● **Problem to solve**:
Please copy every line of the records below that holds the word "wrist".

[Human pose keypoint data]
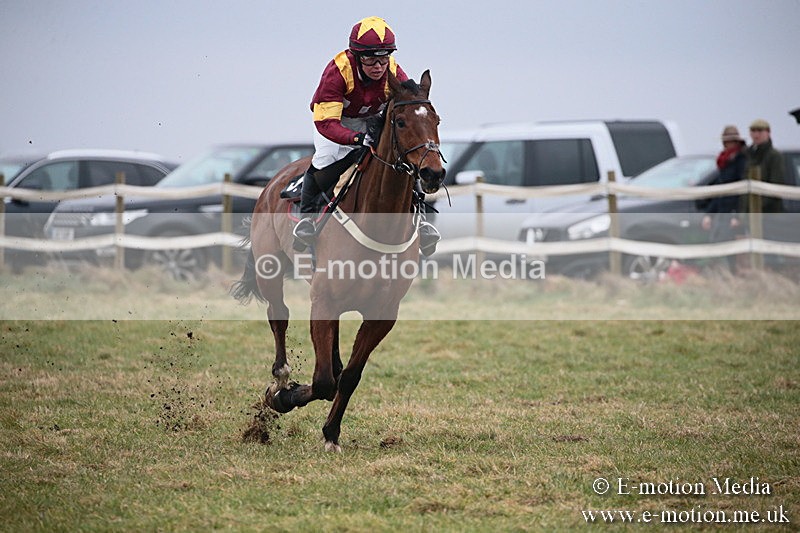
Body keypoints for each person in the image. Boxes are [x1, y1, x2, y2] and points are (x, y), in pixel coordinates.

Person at [293, 16, 440, 255]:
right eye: (371, 60)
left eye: (383, 59)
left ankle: (421, 220)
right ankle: (306, 219)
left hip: (372, 117)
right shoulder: (338, 71)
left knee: (401, 158)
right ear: (357, 56)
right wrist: (357, 139)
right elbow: (326, 124)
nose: (378, 67)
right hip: (335, 119)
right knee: (326, 158)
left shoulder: (391, 68)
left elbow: (410, 99)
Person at [701, 126, 747, 270]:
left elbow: (742, 192)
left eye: (730, 141)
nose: (727, 144)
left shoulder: (741, 161)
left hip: (732, 212)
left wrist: (737, 215)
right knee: (717, 244)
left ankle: (732, 274)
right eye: (725, 142)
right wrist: (710, 213)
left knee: (729, 247)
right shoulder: (725, 161)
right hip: (722, 211)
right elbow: (720, 190)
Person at [744, 119, 785, 214]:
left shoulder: (774, 156)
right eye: (753, 131)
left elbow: (776, 185)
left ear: (768, 133)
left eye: (760, 131)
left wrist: (756, 206)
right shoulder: (747, 155)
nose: (756, 135)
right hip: (749, 212)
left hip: (769, 213)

● **Written response**:
right wrist: (357, 139)
left wrist: (737, 215)
right wrist: (710, 213)
left wrist: (756, 206)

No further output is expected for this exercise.